C. Performance versus Energy Efficiency
We observe from Fig. 4 that the BREES algorithm consumes the lowest energy in all three applications. For example, we observe a 75.59% energy savings when running the Fpppp application using the BREES algorithm over the MCP algorithm with only 8.81% performance degradation (as shown in Figs. 4(a) (b) ). For the Robot Control application, the energy consumption decrease by 26.86% and performance degradation is only 4.81% (as shown in Figs. 4(c) (d) ). Fig. 4(f) shows that BREES consumes the lowest energy when running a randomly generated application with 500 tasks, a 13.52% energy reduction over MCP. This time, BREES has almost the same performance as MCP, as shown in Fig. 4 (e). 
Total Energy (J)
We also noticed that the energy efficiency of BREES is affected by the parallel applications to which they apply. The Robot Control application, for example, is a communication intensive application while the Fpppp application is computationally intensive. The BREES algorithm demonstrates the ability to balance the performance and energy regardless of the ratio of communication to computation (CCR).
D. Load Balancing Efficiency
As mentioned in Section I, excellent load balancing is critical for minimizing performance degradation when we only allocate limited resources to an application. Our simulation contains a combination of single-core chips, dual-core chips, quad-core chips and six-core chips with totally 27 processing units (i.e. cores), which we believe can represent an extreme heterogeneous multicore system. We execute the Fpppp application and plot the actual workload of each processing unit in Fig. 5 . Since the TDS and MCP algorithms require much more processing units (222), we do not include their results. Note that both Round Robin scheduling (RR) and First Available (FA) scheduling support bounded resources scheduling. Given a limited number of processing units, the RR scheduling algorithm will assign critical paths to subsequent processing units in a round robin way without considering their current workload. In contrast, when resources are constrained, the FA algorithm will assign the next waiting critical path to the first available processing unit.
We can observe from Figs 6. (a), (b), and (c) that the BREES algorithm achieves better load balancing than RR and FA. Fig. 6(d) illustrates the 45.8% and 42.2% reduction in the standard deviation of processor loads when comparing the BREES algorithm with the RR algorithm and the FA algorithm.
E. Impact of Interconnections
In this subsection, we evaluate the effectiveness of BREES over different interconnections. The results plotted in Fig. 6 are based on QsNet, Myrinet, Infiniband, and Gigabit Ethernet. Figs. 6(a) and 6(b) reveal the overall performance and energy efficiency of clusters equipped with the four interconnections.

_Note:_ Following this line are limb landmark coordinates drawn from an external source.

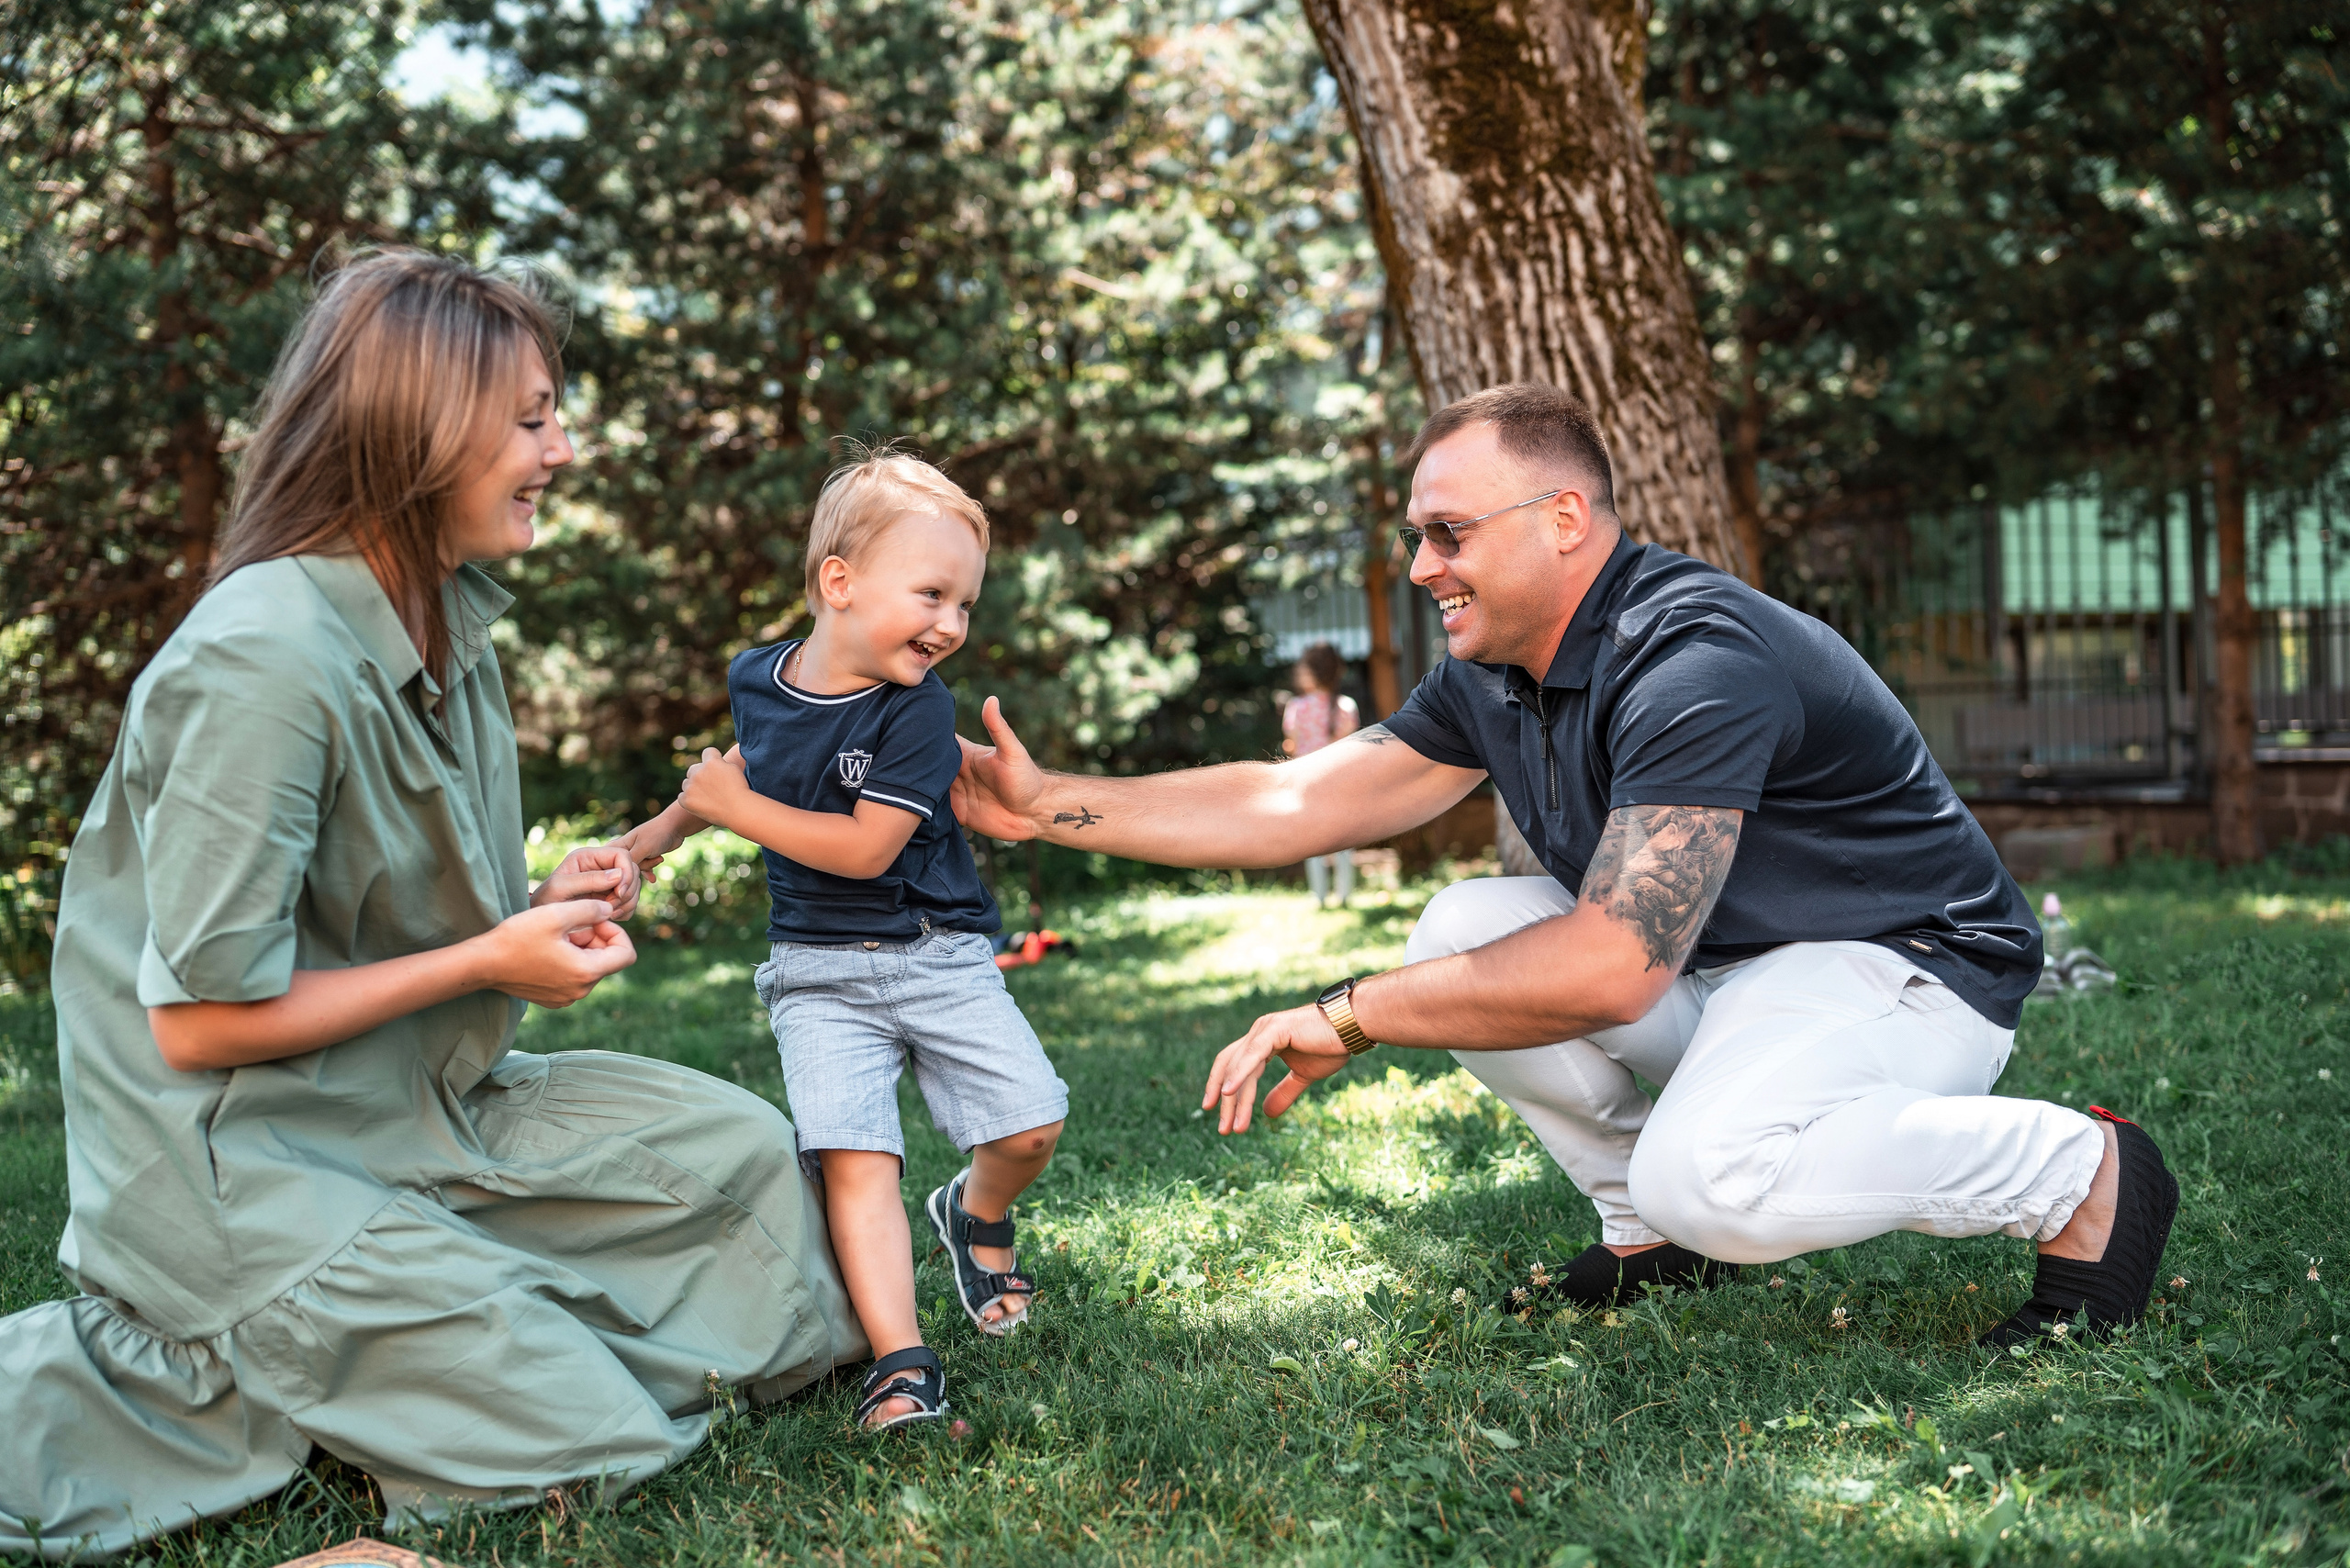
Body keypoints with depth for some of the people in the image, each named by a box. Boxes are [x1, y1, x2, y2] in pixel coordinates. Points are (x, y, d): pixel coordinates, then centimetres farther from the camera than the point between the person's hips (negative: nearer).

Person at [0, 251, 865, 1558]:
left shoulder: (449, 622, 5)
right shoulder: (263, 661, -24)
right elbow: (200, 1020, -22)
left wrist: (541, 912, -4)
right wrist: (492, 961, -17)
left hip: (425, 1105, 9)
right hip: (242, 1162, -9)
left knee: (740, 1151, 7)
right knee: (589, 1441, -9)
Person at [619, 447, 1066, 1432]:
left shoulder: (919, 712, -13)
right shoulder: (759, 678, 1)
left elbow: (866, 847, -19)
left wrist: (734, 809, -14)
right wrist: (671, 823, 30)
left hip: (940, 959, -2)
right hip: (820, 972, 2)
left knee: (1029, 1126, -11)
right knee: (852, 1157, -16)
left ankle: (976, 1215, 23)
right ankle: (902, 1366, -17)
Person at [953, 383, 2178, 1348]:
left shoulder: (1693, 661, -28)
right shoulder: (1490, 682, 1)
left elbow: (1612, 967, -34)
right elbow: (1296, 802, 3)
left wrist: (1347, 1018, -25)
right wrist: (1048, 805, -2)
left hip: (1914, 970, -8)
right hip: (1718, 968, 8)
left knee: (1710, 1175, -35)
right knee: (1461, 931, -7)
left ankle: (2085, 1173, -10)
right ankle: (1652, 1233, 7)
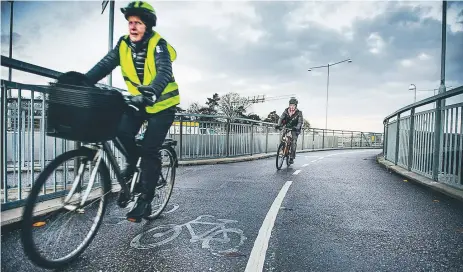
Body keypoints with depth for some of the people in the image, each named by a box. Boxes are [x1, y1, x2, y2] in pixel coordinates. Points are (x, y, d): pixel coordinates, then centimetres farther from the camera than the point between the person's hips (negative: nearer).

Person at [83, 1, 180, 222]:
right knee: (122, 134, -18)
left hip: (162, 104, -4)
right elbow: (104, 65, -13)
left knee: (149, 150, -11)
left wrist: (151, 92, -54)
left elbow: (164, 72, -35)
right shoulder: (123, 44, -3)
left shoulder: (158, 45, -18)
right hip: (138, 102, 5)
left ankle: (145, 199, 4)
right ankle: (132, 164, 15)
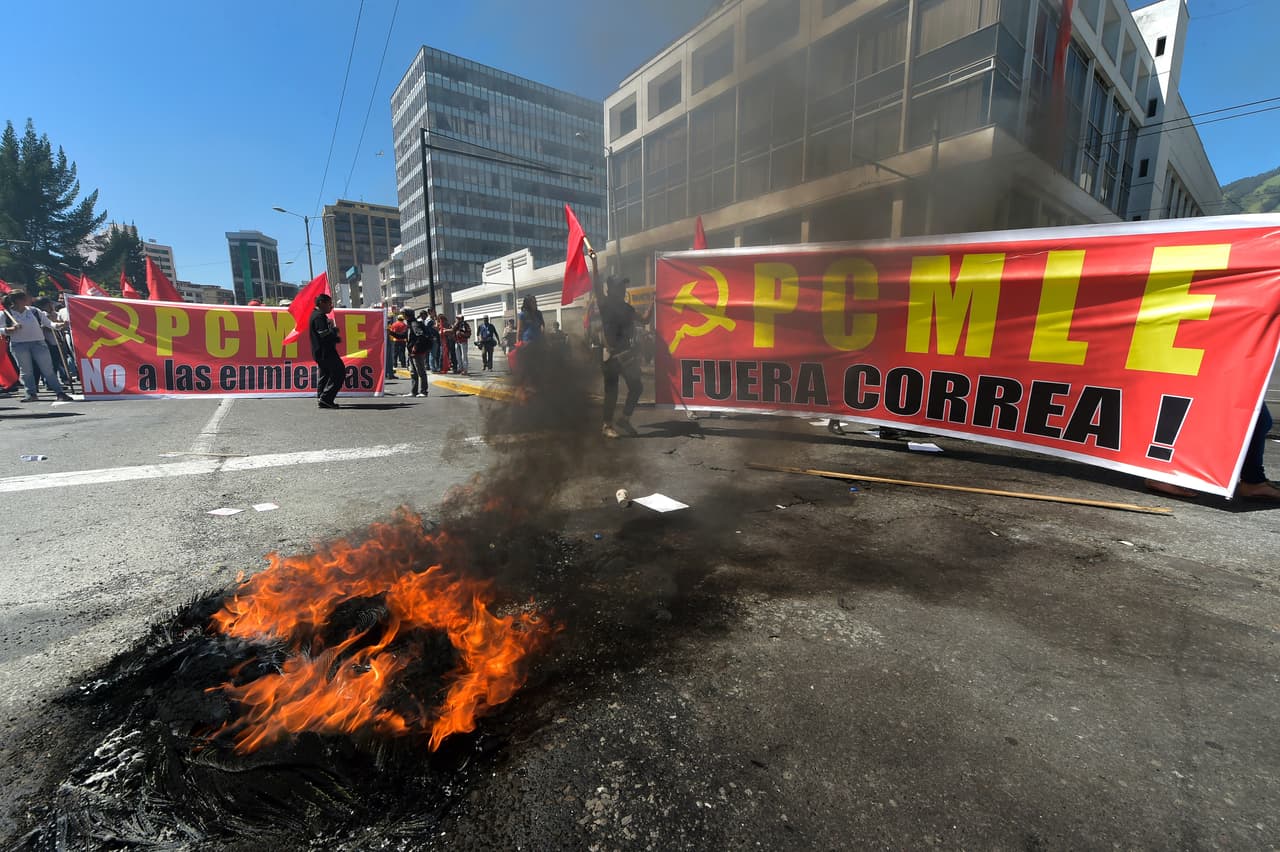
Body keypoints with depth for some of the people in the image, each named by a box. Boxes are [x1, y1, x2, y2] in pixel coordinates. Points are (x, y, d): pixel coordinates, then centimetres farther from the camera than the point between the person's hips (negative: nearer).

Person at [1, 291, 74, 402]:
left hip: (38, 343, 0)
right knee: (26, 371, 4)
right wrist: (12, 329, -17)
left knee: (48, 369, -1)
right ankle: (31, 394, 9)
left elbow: (48, 323, 3)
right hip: (19, 345, 0)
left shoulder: (34, 311, 4)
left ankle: (60, 393, -2)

The results show that regardless of the algorithm, Ethernet will consume more energy than other interconnections because it takes longer time to transmit a message. Figs. 6(c) -6(f) illustrate that BREES is able to greatly improve the energy efficiency with only a slight degradation of performance. For example, BREES has a 76.19% reduction in energy over TDS (when using Myrinet) with only 8.81% performance degradation. 
VI. CONCLUSIONS
In this paper, we study the impact of executing parallel applications with dependency using limited resources on performance and energy consumption. Our experiments show that using our proposed bounded resources energyefficient scheduling (BREES) algorithm, we can achieve great energy savings with minor performance degradation when running load-imbalanced parallel applications on multicore systems with bounded resources.
Future studies in this research can be performed in the following directions. First, the impact of memory access and I/O activities on performance and energy are not considered and needs to be further investigated. Second, the effectiveness of the proposed BREES algorithm needs to be evaluated for applications with relatively balanced workload.